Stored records
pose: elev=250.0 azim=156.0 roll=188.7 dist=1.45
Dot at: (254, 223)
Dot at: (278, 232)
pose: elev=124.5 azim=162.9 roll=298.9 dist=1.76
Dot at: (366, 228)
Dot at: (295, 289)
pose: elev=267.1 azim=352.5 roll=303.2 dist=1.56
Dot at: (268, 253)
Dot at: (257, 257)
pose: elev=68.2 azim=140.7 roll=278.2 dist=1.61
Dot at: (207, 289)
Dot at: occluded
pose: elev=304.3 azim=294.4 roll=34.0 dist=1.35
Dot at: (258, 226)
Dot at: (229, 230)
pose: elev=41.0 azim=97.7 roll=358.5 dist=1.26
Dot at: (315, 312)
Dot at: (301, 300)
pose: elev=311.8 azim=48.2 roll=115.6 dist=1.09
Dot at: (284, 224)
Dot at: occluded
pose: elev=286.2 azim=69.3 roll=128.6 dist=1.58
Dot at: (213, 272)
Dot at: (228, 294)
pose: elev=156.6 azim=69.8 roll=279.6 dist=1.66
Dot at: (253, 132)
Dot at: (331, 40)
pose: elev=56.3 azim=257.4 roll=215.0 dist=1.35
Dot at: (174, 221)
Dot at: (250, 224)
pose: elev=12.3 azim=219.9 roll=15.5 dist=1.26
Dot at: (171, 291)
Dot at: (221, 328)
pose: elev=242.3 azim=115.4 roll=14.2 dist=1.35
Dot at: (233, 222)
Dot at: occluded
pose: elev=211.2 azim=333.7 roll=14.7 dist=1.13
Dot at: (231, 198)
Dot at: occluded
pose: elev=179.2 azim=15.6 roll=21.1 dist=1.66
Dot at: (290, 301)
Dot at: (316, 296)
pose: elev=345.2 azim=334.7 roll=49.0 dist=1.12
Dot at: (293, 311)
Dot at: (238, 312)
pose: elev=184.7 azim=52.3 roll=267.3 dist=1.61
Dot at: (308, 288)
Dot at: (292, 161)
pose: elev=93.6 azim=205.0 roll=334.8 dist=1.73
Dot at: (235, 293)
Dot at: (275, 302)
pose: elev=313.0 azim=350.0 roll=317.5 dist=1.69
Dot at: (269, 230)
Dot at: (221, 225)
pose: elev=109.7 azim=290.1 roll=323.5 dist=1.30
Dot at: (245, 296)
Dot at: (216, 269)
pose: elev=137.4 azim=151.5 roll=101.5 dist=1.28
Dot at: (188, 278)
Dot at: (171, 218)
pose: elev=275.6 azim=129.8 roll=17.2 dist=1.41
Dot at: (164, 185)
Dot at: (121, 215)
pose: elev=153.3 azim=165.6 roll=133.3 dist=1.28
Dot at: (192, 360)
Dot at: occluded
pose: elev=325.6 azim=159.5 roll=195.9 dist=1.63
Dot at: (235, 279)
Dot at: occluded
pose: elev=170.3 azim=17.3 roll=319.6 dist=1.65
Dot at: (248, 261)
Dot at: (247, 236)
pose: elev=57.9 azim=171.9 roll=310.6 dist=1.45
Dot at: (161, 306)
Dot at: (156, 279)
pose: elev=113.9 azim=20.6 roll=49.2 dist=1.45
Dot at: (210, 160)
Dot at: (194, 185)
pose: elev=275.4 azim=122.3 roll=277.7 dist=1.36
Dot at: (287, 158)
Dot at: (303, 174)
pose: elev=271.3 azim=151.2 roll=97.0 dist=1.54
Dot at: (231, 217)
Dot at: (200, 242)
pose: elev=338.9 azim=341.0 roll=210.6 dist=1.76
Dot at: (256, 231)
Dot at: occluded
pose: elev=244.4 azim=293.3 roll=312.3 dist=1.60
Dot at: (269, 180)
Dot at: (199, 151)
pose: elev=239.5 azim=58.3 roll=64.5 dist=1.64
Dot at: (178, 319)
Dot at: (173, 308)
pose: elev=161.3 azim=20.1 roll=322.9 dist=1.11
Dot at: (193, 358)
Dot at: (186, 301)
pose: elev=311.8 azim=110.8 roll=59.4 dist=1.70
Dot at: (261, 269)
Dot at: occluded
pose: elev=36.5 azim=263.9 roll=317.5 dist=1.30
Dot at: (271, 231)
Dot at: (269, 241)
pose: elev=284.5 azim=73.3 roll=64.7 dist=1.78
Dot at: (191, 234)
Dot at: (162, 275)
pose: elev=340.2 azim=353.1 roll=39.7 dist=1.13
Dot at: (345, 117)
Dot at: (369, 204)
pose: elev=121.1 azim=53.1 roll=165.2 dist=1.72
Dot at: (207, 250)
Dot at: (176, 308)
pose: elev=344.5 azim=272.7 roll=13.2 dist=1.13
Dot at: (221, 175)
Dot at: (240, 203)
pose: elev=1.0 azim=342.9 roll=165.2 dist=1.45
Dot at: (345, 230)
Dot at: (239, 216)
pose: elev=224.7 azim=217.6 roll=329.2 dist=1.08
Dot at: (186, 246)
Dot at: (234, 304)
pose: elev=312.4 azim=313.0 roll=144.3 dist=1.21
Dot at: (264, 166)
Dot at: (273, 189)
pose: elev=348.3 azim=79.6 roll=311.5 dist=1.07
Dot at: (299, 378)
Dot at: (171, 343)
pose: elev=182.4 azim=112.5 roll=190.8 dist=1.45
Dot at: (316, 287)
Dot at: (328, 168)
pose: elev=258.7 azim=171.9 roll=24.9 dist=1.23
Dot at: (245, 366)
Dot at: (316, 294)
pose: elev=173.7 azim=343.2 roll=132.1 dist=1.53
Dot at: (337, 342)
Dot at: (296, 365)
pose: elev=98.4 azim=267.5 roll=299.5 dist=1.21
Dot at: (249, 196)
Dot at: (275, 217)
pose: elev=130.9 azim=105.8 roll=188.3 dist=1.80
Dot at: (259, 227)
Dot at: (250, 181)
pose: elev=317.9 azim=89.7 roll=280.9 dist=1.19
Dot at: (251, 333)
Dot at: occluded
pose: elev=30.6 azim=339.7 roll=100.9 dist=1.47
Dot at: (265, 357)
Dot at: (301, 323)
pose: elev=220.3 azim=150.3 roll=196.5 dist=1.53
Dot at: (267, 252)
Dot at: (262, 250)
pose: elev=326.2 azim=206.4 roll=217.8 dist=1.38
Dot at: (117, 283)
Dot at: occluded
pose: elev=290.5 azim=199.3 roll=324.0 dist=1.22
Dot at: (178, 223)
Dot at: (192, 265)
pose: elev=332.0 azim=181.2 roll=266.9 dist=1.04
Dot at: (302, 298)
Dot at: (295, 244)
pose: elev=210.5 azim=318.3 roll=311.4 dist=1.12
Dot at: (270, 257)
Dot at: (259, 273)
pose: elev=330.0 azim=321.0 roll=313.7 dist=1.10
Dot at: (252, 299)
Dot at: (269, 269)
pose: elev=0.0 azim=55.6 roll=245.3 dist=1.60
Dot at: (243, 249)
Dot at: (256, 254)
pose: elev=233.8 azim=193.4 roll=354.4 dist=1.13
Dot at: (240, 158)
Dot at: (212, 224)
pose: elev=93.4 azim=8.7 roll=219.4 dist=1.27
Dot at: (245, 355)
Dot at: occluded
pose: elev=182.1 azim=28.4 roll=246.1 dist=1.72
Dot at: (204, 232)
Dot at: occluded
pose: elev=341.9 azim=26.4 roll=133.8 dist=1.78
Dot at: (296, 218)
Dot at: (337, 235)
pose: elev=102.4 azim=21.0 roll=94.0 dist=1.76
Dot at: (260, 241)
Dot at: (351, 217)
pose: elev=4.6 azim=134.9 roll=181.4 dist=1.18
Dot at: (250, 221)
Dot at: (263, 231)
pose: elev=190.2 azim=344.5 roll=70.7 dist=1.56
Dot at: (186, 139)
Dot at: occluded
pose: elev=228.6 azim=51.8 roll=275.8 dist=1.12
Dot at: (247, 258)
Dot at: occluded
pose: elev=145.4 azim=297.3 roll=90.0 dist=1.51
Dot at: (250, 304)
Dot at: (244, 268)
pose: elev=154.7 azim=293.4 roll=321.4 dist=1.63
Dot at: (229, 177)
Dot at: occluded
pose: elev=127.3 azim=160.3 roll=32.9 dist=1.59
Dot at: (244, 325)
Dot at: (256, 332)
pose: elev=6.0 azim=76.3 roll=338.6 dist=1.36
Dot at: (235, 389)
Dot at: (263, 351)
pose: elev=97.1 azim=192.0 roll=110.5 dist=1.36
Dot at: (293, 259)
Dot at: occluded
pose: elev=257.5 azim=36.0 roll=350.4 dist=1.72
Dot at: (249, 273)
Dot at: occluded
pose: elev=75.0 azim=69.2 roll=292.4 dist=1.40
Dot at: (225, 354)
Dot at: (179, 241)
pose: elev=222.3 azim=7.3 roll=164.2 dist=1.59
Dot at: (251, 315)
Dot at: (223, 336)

#### INSTRUCTIONS FOR THE TASK
Return the stretch of the data from the line containing "pose: elev=36.5 azim=263.9" through the line containing "Dot at: (171, 343)", with both of those lines included. Reproduce every line in that span without any change.

#### SOLUTION FOR THIS PROBLEM
pose: elev=36.5 azim=263.9 roll=317.5 dist=1.30
Dot at: (271, 231)
Dot at: (269, 241)
pose: elev=284.5 azim=73.3 roll=64.7 dist=1.78
Dot at: (191, 234)
Dot at: (162, 275)
pose: elev=340.2 azim=353.1 roll=39.7 dist=1.13
Dot at: (345, 117)
Dot at: (369, 204)
pose: elev=121.1 azim=53.1 roll=165.2 dist=1.72
Dot at: (207, 250)
Dot at: (176, 308)
pose: elev=344.5 azim=272.7 roll=13.2 dist=1.13
Dot at: (221, 175)
Dot at: (240, 203)
pose: elev=1.0 azim=342.9 roll=165.2 dist=1.45
Dot at: (345, 230)
Dot at: (239, 216)
pose: elev=224.7 azim=217.6 roll=329.2 dist=1.08
Dot at: (186, 246)
Dot at: (234, 304)
pose: elev=312.4 azim=313.0 roll=144.3 dist=1.21
Dot at: (264, 166)
Dot at: (273, 189)
pose: elev=348.3 azim=79.6 roll=311.5 dist=1.07
Dot at: (299, 378)
Dot at: (171, 343)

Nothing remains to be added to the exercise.